Niebla en el puente de Tolbiac, de Léo Malet (Asteroide) Traducción de Luisa Feliu | por Juan Jiménez García

Léo Malet | Niebla en el puente de Tolbiac

Pese a ser el primer libro de los tres editados por Libros del Asteroide, Niebla en el puente de Tolbiac es el último en la obra de Malet. Hay muchos más, claro, incluso muchos más con Nestor Burma de protagonista, pero nos quedamos aquí. Y es justo, porque sin lugar a dudas estamos ante un libro crepuscular que tiene algo de última cosa. Algo de despedida, como si cada página se despidiera de la anterior, y cada personaje nos dijera adiós de algún modo. Ya no es la niebla, siempre presente, espesa y gris. Ya no es ese mes de noviembre, ese otoño que es también el otoño de las personas y las cosas. Es eso, sí, pero un poco todo, cualquier cosa en él.

Nestor Burma recibe la carta de un personaje que le invita a encontrarse con él. Le escribe de La Salpêtrière, el famoso hospital, y aunque su nombre no le dice nada, lo trata de camarada. Burma llegará demasiado tarde y lo encontrará muerto y con la policía a su lado. Apuñalado, no ha logrado sobrevivir. El pasado, que es algo que no acaba de perderse nunca, alcanza a nuestro detective. Sí, lo conoce. Con otro nombre. De cuando Burma era anarquista y el muerto un buen hombre que creía en la libertad. Como otros tantos (pocos). El tiempo no le cambió. Seguramente tampoco mucho al detective. En el misterio se cruzará una gitanita. Y el amor. Y más recuerdos. También el presente, esa otra cárcel estrecha de la que estamos permanentemente huyendo.

Todo girará alrededor de ese puente de Tolbiac. Más cerca, más lejos, pero su sombra es alargada, capaz de atravesar décadas. Callejones miserables, casas más miserables aún que esos callejones, trapos, el olor a flores marchitas, la muerte, la niebla (siempre), el vagabundeo al que se entrega Burma, que en toda la novela irá de aquí para allá movido por secretos resortes. Tal vez solo por el tiempo. Encontrar que ocurrió no es sencillo. Nunca lo es. Pero tiene la paciencia, la insistencia y tal vez la necesidad de hacerlo. Nunca le gustaron las explicaciones fáciles, y aquí parece tener una.

Todo parece estar en su sitio: las mujeres, ese París poético incluso en su miseria, los personas, los sitios. Hélène le sigue en su Fiat Lux, el comisario Florimond Faroux espera de él algo que nunca le dará (lo cierto), el periodista Marc Covet aguarda una buena exclusiva para Le Crépuscule. Están todos pero no está ninguno. Esta vez nuestro detective será ese paseante solitario que solo compartirá su tiempo con Bélita y su figura de una belleza conmovedora. Con ella y con el tiempo. Porque Niebla en el puente de Tolbiac es una novela sobre el tiempo. El pasado y el que pasa. Solo el futuro parece algo lejano, casi inalcanzable, y es como si todos fueran llegando a una última estación, bajo un tiempo desapacible.

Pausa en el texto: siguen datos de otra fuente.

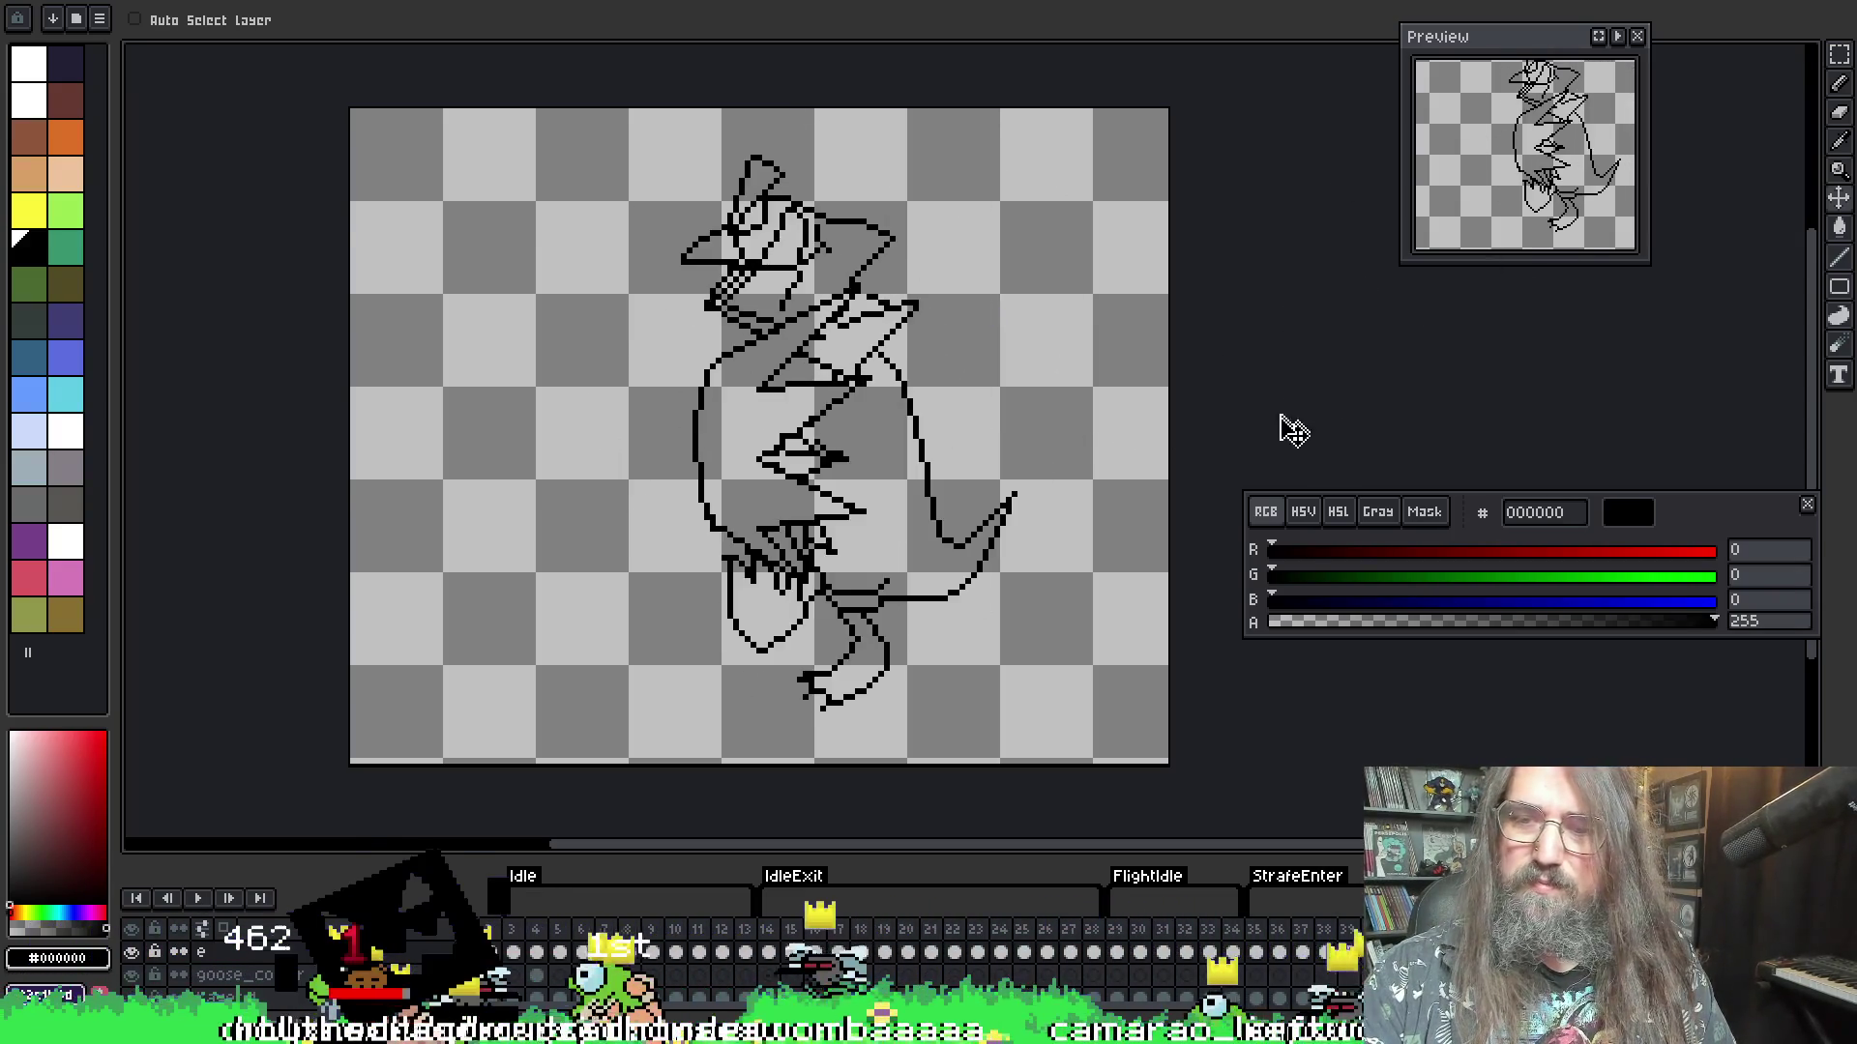
key("Left")
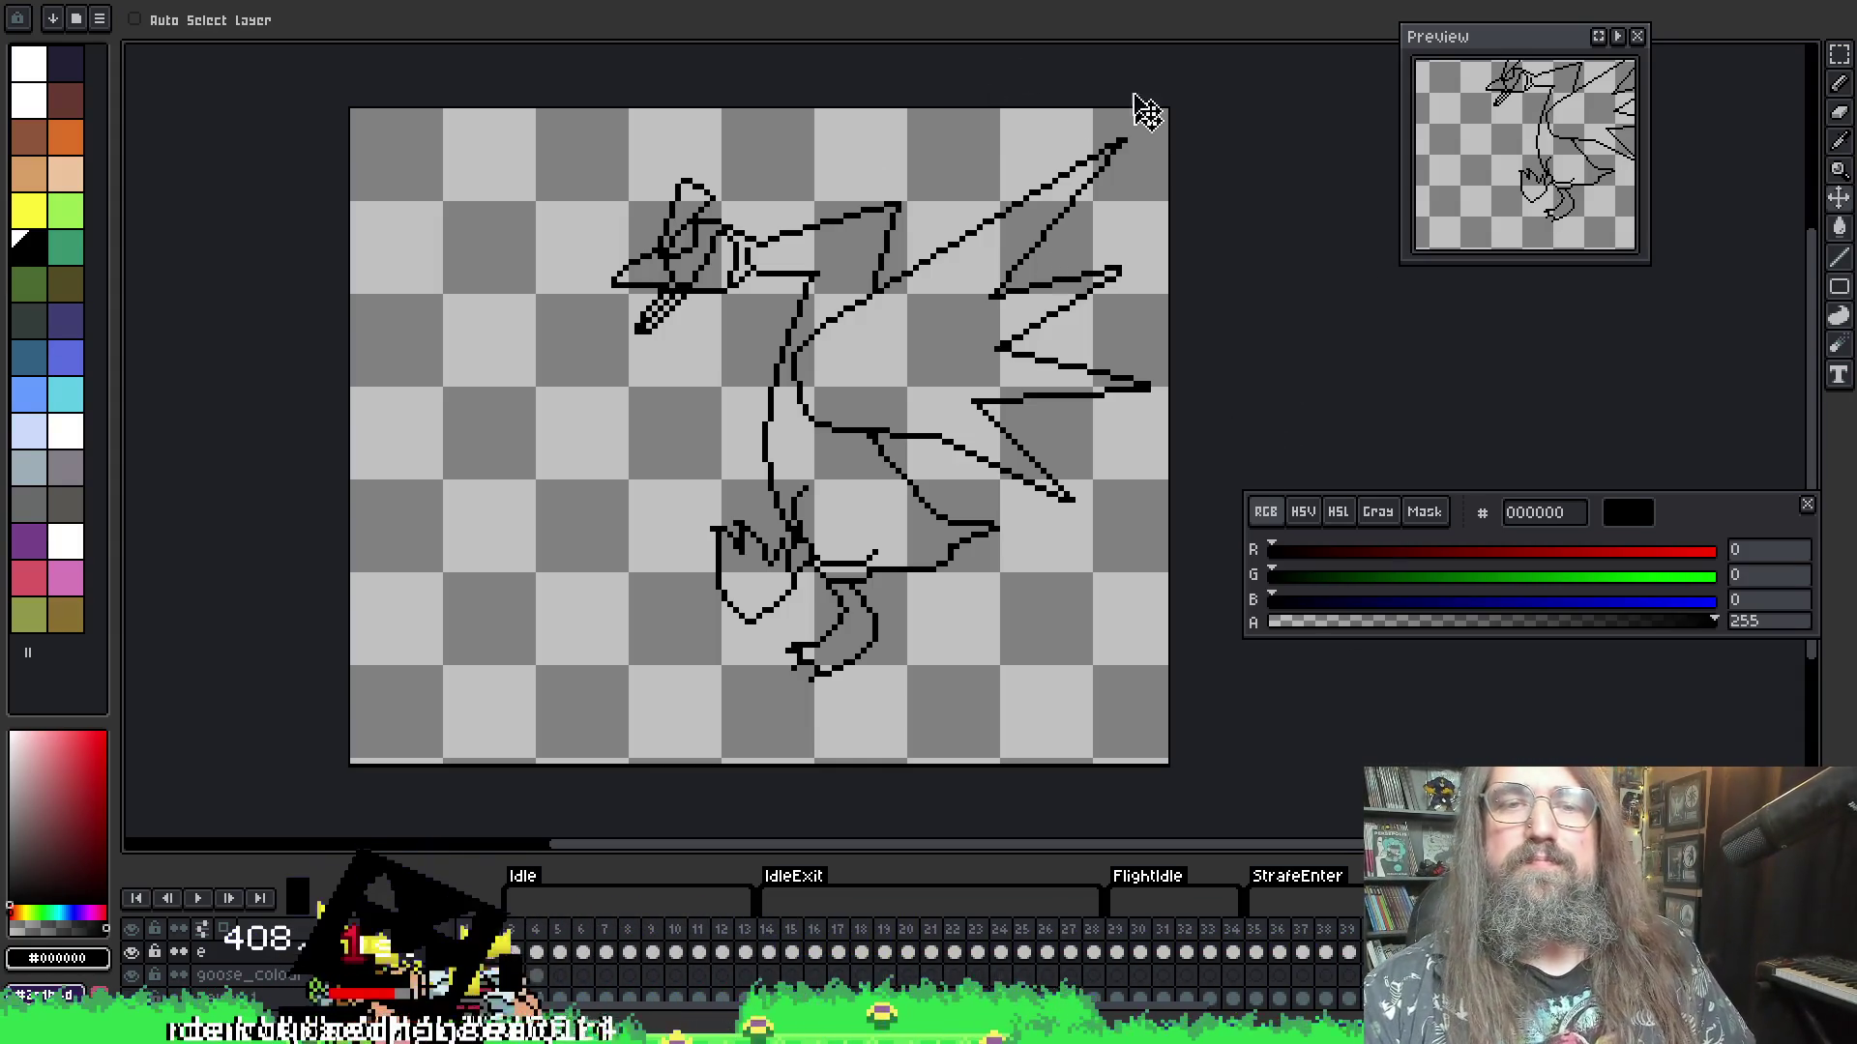
- Erase the right wing's spiky feather and long diagonal lines, redoing one misplaced stroke
key("b")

Léo Malet escribió aquí, a falta de conocer mucho más, su novela más amarga. Un trago que no podemos dejar de beber y saborear, con el mismo placer que el resto de su obra. Y es amarga porque Malet seguramente se encuentra consigo mismo y con sus viejas ideas. Y esas viejas ideas confrontadas con el presente ya no le dicen nada, más que la degradación del ser humano. Y también lo poco que quedan de aquellos sueños de juventud y de aquellas personas que poblaban esos sueños. Sabemos mucho de eso. Cualquiera de nosotros. Lo suficiente para, al cerrar la novela, seguir pensando un rato, con la mirada en otra parte. Lejos. No tanto.